Fishing inquiry should not put needs of abused crew on hold

Published: Tue 23 Aug 2011 04:07 PM
Labour Issues Spokesperson
23 August 2011
Fishing inquiry should not put needs of abused crew on hold
The terms of reference for the Government’s inquiry into foreign fishing vessels announced today, while welcome, must not put the needs of the Oyang 75 crew and Shin Ji on hold, says Darien Fenton, Labour’s spokesperson for Labour Issues.
“Those Indonesian seamen still in the country have been forced to flee threats of violence and intimidation at the hands of their employers while at the same time fighting deportation liability notices. It is essential their evidence and insights are sought and contribute to the inquiry,” Darien Fenton said.

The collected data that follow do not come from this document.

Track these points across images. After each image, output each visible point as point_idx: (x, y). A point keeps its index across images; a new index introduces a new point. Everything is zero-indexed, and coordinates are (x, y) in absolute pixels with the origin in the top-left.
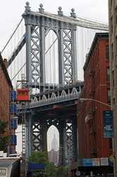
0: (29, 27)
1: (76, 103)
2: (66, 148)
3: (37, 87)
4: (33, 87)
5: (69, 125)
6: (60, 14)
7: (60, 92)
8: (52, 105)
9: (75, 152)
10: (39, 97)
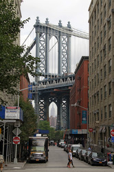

“The Government must act to ensure the crews of the Oyang 75 and Shin Ji are taken care of and they are not unceremoniously shunted out of the country before they have been paid their entitlements under New Zealand law.
“While credit for the inquiry can largely be attributed to pressure applied on the Government by the community, labour rights activists and unions many outstanding issues remain.
“We still face a muddied picture of labour rights, and an inquiry which may not deal with the ramifications for the industry, including an extensive investigation into New Zealand job losses and strategies for restoring jobs to the industry as well as whether action will be taken against New Zealand companies who were involved in joint ventures with these ships.
“The Government must actively involve the representatives of the 2000 land-based fish industry workers, the Service & Food Workers Union, and work to find a long-term solution that will restore decent jobs in the industry, and also our reputation as a nation that believes in treating workers fairly.
“Labour will follow the inquiry closely,” Darien Fenton said.